Exercise prompt: Extract from the entries below, exactly as given, only the lines from the line containing "[373,252,408,264] [97,275,250,287] partial." to the line containing "[475,275,515,284] [96,298,225,310] controls", both lines included.

Items from a dataset
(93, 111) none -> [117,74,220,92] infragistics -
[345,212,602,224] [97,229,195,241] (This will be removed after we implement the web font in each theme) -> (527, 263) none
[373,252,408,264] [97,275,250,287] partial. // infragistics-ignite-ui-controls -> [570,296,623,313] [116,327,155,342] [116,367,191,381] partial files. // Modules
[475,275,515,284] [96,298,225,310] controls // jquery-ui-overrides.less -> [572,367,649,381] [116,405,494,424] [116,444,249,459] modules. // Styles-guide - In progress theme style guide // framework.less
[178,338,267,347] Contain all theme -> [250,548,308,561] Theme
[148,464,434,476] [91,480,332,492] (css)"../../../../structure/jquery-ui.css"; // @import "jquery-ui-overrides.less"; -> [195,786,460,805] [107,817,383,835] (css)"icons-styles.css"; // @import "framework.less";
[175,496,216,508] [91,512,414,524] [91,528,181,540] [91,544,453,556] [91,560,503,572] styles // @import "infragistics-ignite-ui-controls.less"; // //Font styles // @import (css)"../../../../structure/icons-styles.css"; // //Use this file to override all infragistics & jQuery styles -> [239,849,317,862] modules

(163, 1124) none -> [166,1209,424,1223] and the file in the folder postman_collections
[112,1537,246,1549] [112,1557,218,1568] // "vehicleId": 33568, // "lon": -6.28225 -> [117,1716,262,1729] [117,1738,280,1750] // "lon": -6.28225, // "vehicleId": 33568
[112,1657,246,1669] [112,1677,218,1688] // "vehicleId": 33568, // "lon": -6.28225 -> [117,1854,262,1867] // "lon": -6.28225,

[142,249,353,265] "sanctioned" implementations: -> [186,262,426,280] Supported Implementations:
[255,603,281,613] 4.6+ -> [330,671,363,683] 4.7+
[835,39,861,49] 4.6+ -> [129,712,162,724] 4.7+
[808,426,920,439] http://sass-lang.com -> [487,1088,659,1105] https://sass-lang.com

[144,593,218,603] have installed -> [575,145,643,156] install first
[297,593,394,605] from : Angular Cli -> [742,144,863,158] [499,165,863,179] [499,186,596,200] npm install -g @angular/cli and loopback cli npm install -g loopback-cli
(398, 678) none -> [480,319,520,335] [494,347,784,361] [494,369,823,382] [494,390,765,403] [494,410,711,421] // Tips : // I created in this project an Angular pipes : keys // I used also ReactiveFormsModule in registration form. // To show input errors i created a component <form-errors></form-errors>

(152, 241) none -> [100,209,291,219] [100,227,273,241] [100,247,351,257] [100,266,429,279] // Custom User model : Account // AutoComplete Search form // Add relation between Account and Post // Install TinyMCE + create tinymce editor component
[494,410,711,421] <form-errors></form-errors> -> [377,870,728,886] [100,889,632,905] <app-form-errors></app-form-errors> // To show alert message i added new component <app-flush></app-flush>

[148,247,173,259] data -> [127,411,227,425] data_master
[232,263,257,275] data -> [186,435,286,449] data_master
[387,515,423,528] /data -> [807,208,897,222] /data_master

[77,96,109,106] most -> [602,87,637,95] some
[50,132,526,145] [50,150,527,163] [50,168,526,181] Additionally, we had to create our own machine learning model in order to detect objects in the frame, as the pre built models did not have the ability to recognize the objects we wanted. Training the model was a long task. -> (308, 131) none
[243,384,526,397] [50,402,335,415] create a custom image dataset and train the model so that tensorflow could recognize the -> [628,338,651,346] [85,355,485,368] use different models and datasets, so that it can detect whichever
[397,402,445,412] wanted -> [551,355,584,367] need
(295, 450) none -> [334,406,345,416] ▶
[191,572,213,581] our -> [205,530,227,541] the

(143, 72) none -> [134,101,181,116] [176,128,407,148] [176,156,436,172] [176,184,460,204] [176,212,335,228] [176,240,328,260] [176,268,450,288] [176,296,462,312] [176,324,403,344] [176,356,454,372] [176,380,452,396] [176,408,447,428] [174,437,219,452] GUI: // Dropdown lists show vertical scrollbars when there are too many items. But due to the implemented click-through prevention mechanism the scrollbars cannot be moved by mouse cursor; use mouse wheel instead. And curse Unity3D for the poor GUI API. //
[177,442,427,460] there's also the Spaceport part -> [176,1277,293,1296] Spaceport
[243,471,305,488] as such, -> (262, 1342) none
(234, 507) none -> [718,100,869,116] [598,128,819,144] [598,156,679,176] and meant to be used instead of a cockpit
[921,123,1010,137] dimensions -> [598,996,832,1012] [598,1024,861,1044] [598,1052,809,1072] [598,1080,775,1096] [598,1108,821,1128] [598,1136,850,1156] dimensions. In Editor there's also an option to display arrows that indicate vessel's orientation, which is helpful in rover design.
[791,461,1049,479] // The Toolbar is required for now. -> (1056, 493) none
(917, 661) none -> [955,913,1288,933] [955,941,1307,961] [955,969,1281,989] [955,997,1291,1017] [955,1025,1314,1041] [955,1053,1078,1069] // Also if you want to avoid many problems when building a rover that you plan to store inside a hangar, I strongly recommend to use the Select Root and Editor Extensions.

Task answer:
[373,252,408,264] [97,275,250,287] partial. // infragistics-ignite-ui-controls -> [570,296,623,313] [116,327,155,342] [116,367,191,381] partial files. // Modules
[475,275,515,284] [96,298,225,310] controls // jquery-ui-overrides.less -> [572,367,649,381] [116,405,494,424] [116,444,249,459] modules. // Styles-guide - In progress theme style guide // framework.less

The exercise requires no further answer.